• **Required work**
Can you turn the text read from the items below into a Markdown table with the columns "No." and "Line", giving each line its row number and leaving out blank lines? Cover every item, and leave the pictures out of your answer.

• **Source material**
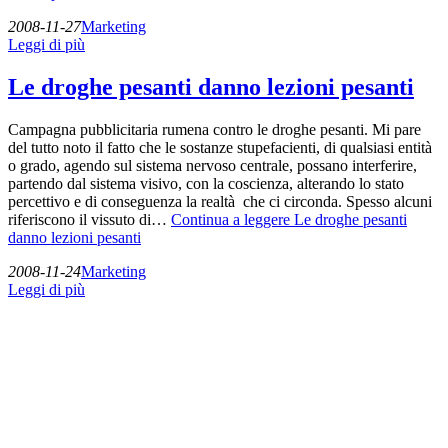
2008-11-27
Marketing
Leggi di più
Le droghe pesanti danno lezioni pesanti
Campagna pubblicitaria rumena contro le droghe pesanti. Mi pare
del tutto noto il fatto che le sostanze stupefacienti, di qualsiasi entità
o grado, agendo sul sistema nervoso centrale, possano interferire,
partendo dal sistema visivo, con la coscienza, alterando lo stato
percettivo e di conseguenza la realtà che ci circonda. Spesso alcuni
riferiscono il vissuto di…
Continua a leggere
Le droghe pesanti
danno lezioni pesanti
2008-11-24
Marketing
Leggi di più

• **Output of the exercise**
| No. | Line |
|---|---|
| 1 | 2008-11-27 |
| 2 | Marketing |
| 3 | Leggi di più |
| 4 | Le droghe pesanti danno lezioni pesanti |
| 5 | Campagna pubblicitaria rumena contro le droghe pesanti. Mi pare |
| 6 | del tutto noto il fatto che le sostanze stupefacienti, di qualsiasi entità |
| 7 | o grado, agendo sul sistema nervoso centrale, possano interferire, |
| 8 | partendo dal sistema visivo, con la coscienza, alterando lo stato |
| 9 | percettivo e di conseguenza la realtà che ci circonda. Spesso alcuni |
| 10 | riferiscono il vissuto di… |
| 11 | Continua a leggere |
| 12 | Le droghe pesanti |
| 13 | danno lezioni pesanti |
| 14 | 2008-11-24 |
| 15 | Marketing |
| 16 | Leggi di più |